Answer these from the bug comment below:
1. On what machine was the ipmitool testing done?
2. Which variable, checked through efibootmgr, was set to the "ubuntu" entry?
3. In which comment did the writer confirm that the GRUB update caused a regression on this bug?

Selected text:
════════════════════
Comment 45 for bug 1642298

Revision history for this message
Rod Smith (rodsmith) wrote :

Andres, it's perfectly possible to redeploy a system after it's been set to boot from the local disk by either adjusting the boot order on the node or by deleting GRUB from the local disk. I don't recall which of those I did in the procedure noted in my comment #2, but it was likely one of those things; I simply didn't mention it; probably I thought it was obvious that I was working around the problem.

I'm not familiar with freeipmi-tools; however, I've just tested the following with ipmitool, and neither forced a server to PXE-boot:

ipmitool -H 10.20.30.13 -I lanplus -U user -P pass chassis bootparam set force_pxe
ipmitool -H 10.20.30.13 -I lanplus -U pass -P pass chassis bootdev pxe

Both times, ipmitool reported that the node was set to PXE-boot, but in both cases, the boot order reported by efibootmgr did not change, and when I rebooted, the node booted from the first item on that list (that is, not PXE-booting). I verified the boot order both by watching the boot process on the terminal and noting no PXE-boot attempt and by verifying via efibootmgr, once the system was up, that the BootCurrent variable was set to the "ubuntu" entry, not to a PXE-boot entry. I did this testing on betelnut, a Dell PowerEdge T110 in Lexington.

As to what GRUB should be doing on installation, that's different for MAAS vs. a non-network install (say, your laptop). EFI is explicitly designed to support multiple boot loaders on a disk, so an OS that installs in a non-PXE-boot way *MUST* register itself with the firmware, and in practice, OSes normally set their boot loaders as the default. Thus, changes to the boot order on OS installation are normal and expected behavior in the EFI world. MAAS is the special case here; if a MAAS-deployed OS should continue to boot with the help of the MAAS server, then the OS should either not register itself or register itself but ensure that the PXE-boot option(s) come earlier in the boot list than the local boot loader.

Note that, back in February, Dann Frazier submitted a change to GRUB and/or curtin that fixed this bug by causing the behavior you describe as optimal -- that is, the GRUB package no longer touched the EFI boot order when it was installed from the network, and it kept a debconf variable to ensure that future GRUB updates didn't cause problems (those updates, really, are the problem). (I don't see Dann's changes linked from this bug report, but maybe I'm missing something.) That, however, caused nodes to fail to boot if the MAAS server became inaccessible, since then there was no fallback to boot from GRUB on the hard disk. I believe somebody filed a bug on that, but I don't have a reference. Dann noted in comment #21 to this bug report that a GRUB SRU was imminent that would likely cause a regression on THIS bug, and in comment #23, I confirmed that this was the case.
════════════════════
Study material:
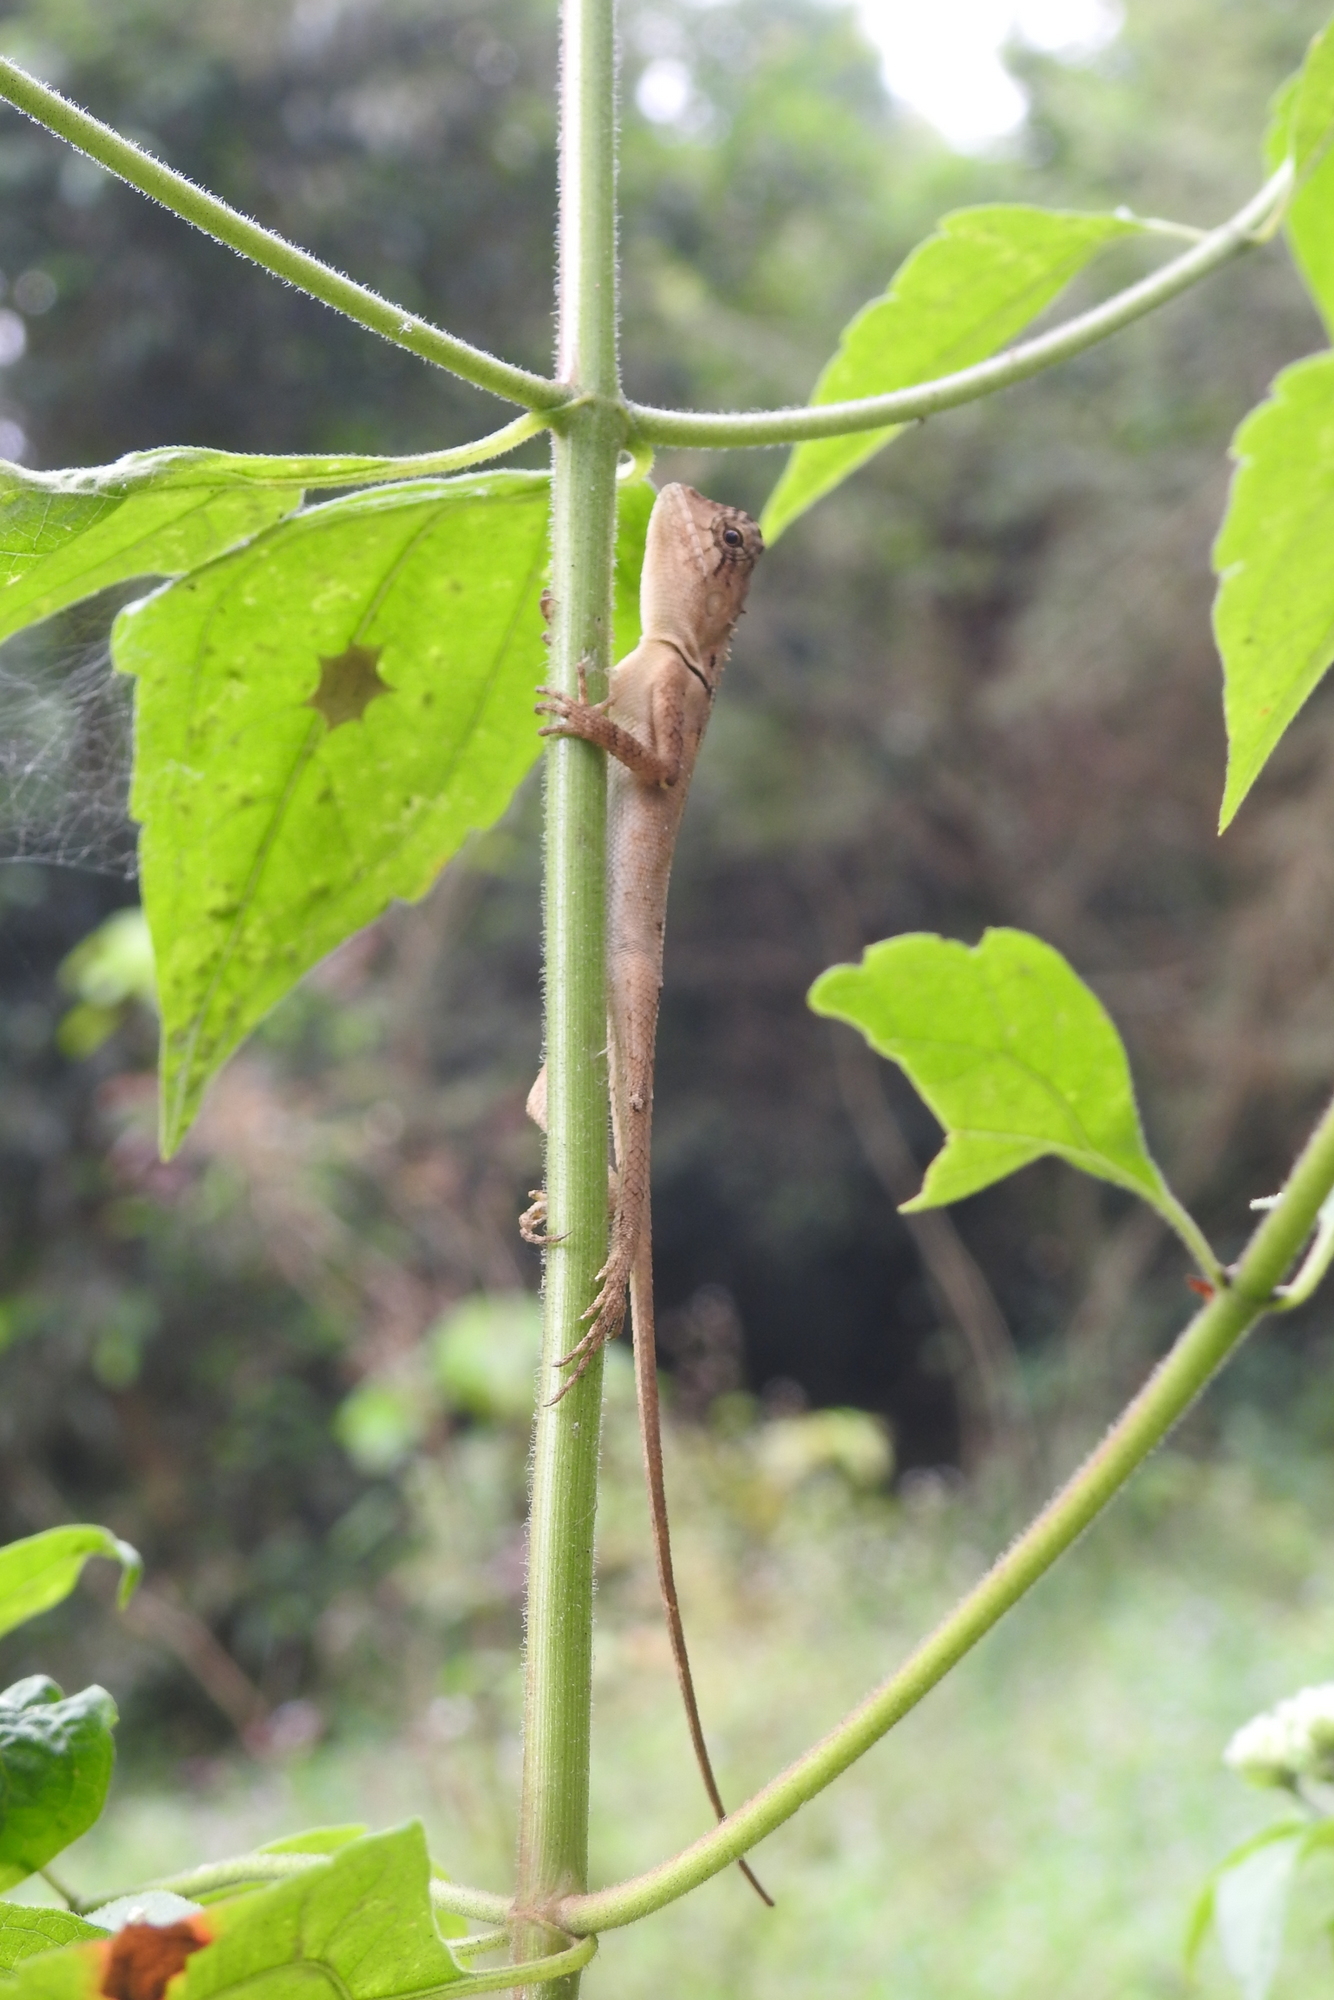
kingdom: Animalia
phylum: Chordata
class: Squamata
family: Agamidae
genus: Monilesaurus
════════════════════
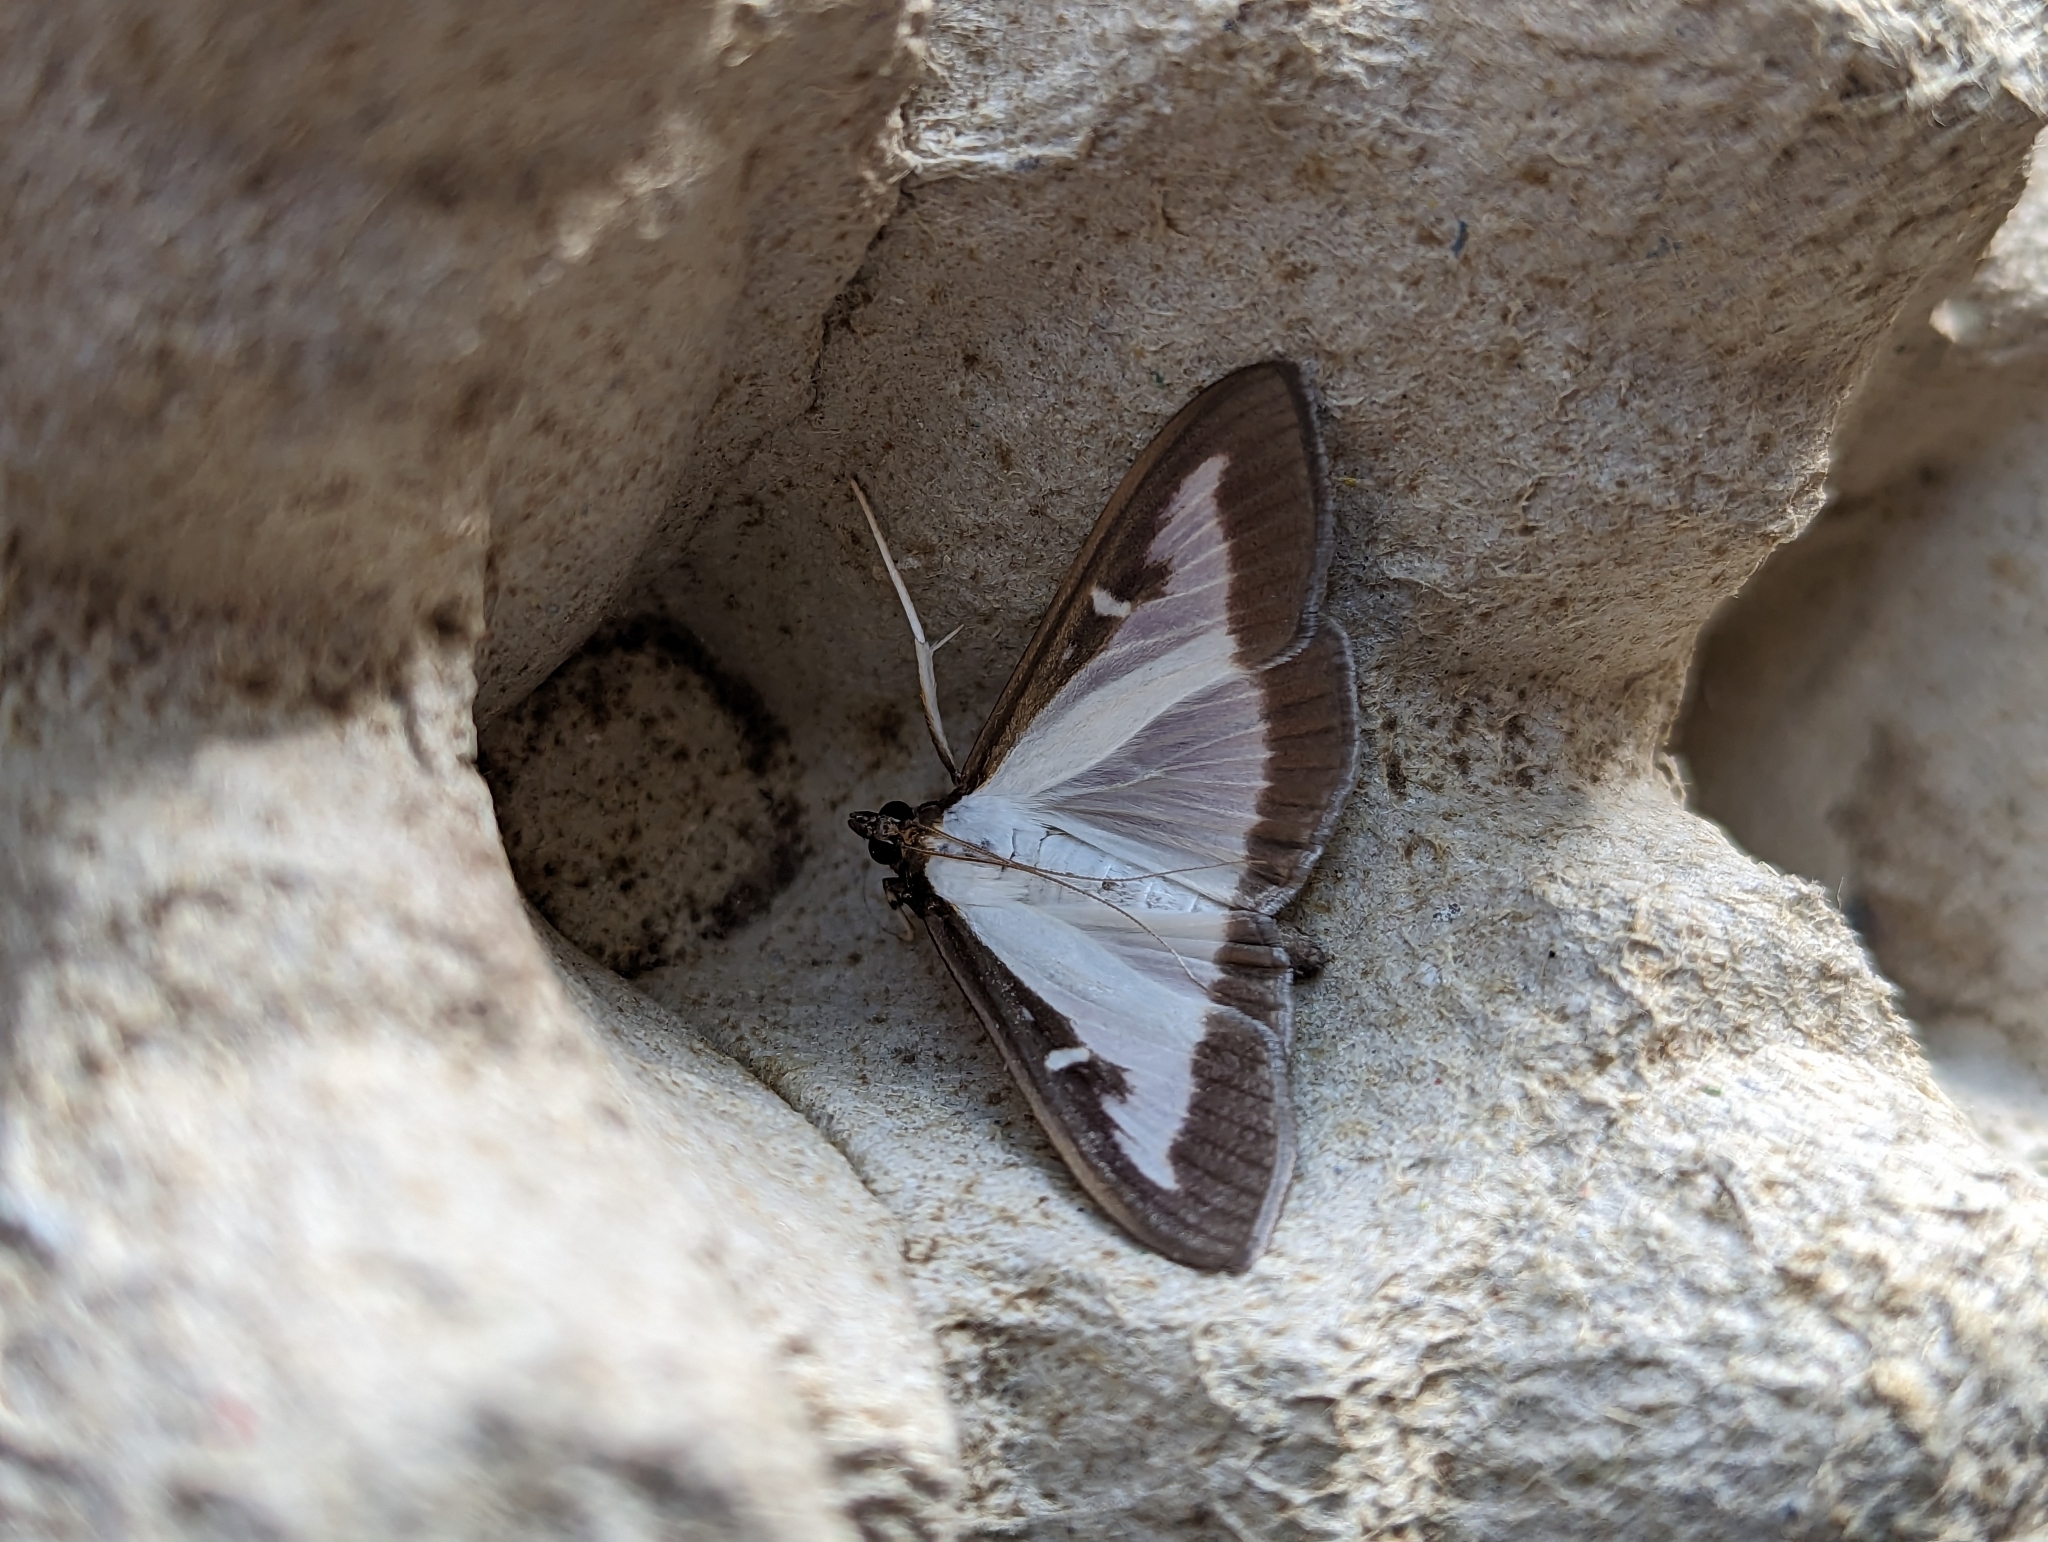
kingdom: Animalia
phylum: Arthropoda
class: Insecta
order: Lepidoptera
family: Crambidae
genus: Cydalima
════════════════════
Answer:
1. On betelnut, a Dell PowerEdge T110 in Lexington.
2. BootCurrent.
3. Comment #23.